■ Description of the task
What you should write out is every line from the one containing "table_cell [623, 1378, 1160, 1484]" to the end of the data, exactly and with nothing else.

Page layout parsing data:
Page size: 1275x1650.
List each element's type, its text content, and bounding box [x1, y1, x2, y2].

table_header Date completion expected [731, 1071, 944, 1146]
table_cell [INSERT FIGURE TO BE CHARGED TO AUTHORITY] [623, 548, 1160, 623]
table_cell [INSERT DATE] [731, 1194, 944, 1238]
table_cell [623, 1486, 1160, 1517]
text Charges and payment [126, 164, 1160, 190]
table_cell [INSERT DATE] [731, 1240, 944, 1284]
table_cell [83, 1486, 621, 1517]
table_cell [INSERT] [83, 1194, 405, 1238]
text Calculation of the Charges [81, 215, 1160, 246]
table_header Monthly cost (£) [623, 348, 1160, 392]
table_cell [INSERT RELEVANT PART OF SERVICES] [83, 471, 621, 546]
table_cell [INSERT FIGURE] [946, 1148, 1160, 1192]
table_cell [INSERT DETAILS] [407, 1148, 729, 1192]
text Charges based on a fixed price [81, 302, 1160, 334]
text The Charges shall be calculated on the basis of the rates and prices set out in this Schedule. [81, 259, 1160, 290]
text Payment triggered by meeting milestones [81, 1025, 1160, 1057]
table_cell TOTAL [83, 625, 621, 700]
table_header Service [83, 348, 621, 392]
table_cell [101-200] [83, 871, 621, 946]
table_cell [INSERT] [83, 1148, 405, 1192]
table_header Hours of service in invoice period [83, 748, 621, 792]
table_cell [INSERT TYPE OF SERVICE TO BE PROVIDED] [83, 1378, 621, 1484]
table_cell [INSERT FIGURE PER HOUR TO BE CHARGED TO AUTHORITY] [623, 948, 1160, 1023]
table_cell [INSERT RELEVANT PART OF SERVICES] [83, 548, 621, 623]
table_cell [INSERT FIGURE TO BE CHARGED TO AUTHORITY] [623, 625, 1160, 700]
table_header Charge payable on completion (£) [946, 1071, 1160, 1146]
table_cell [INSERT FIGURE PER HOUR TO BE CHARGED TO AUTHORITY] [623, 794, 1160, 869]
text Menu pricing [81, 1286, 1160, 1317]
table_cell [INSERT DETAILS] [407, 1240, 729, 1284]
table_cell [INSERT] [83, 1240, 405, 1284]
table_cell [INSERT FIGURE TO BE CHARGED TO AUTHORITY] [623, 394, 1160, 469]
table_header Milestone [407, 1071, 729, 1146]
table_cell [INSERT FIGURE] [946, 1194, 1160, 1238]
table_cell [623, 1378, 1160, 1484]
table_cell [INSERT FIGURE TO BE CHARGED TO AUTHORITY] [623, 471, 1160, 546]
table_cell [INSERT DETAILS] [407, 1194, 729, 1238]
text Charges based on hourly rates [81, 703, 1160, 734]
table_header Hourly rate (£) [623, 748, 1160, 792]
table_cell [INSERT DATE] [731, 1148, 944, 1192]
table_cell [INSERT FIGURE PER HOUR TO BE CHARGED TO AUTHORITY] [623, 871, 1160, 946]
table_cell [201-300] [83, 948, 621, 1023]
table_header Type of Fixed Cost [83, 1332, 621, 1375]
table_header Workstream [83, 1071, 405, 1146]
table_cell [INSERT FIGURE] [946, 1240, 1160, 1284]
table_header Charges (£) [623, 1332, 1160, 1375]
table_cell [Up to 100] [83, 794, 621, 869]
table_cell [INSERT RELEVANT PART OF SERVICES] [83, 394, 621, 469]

■ Answer for this exercise
table_cell [623, 1378, 1160, 1484]
table_cell [INSERT FIGURE TO BE CHARGED TO AUTHORITY] [623, 471, 1160, 546]
table_cell [INSERT DETAILS] [407, 1194, 729, 1238]
text Charges based on hourly rates [81, 703, 1160, 734]
table_header Hourly rate (£) [623, 748, 1160, 792]
table_cell [INSERT DATE] [731, 1148, 944, 1192]
table_cell [INSERT FIGURE PER HOUR TO BE CHARGED TO AUTHORITY] [623, 871, 1160, 946]
table_cell [201-300] [83, 948, 621, 1023]
table_header Type of Fixed Cost [83, 1332, 621, 1375]
table_header Workstream [83, 1071, 405, 1146]
table_cell [INSERT FIGURE] [946, 1240, 1160, 1284]
table_header Charges (£) [623, 1332, 1160, 1375]
table_cell [Up to 100] [83, 794, 621, 869]
table_cell [INSERT RELEVANT PART OF SERVICES] [83, 394, 621, 469]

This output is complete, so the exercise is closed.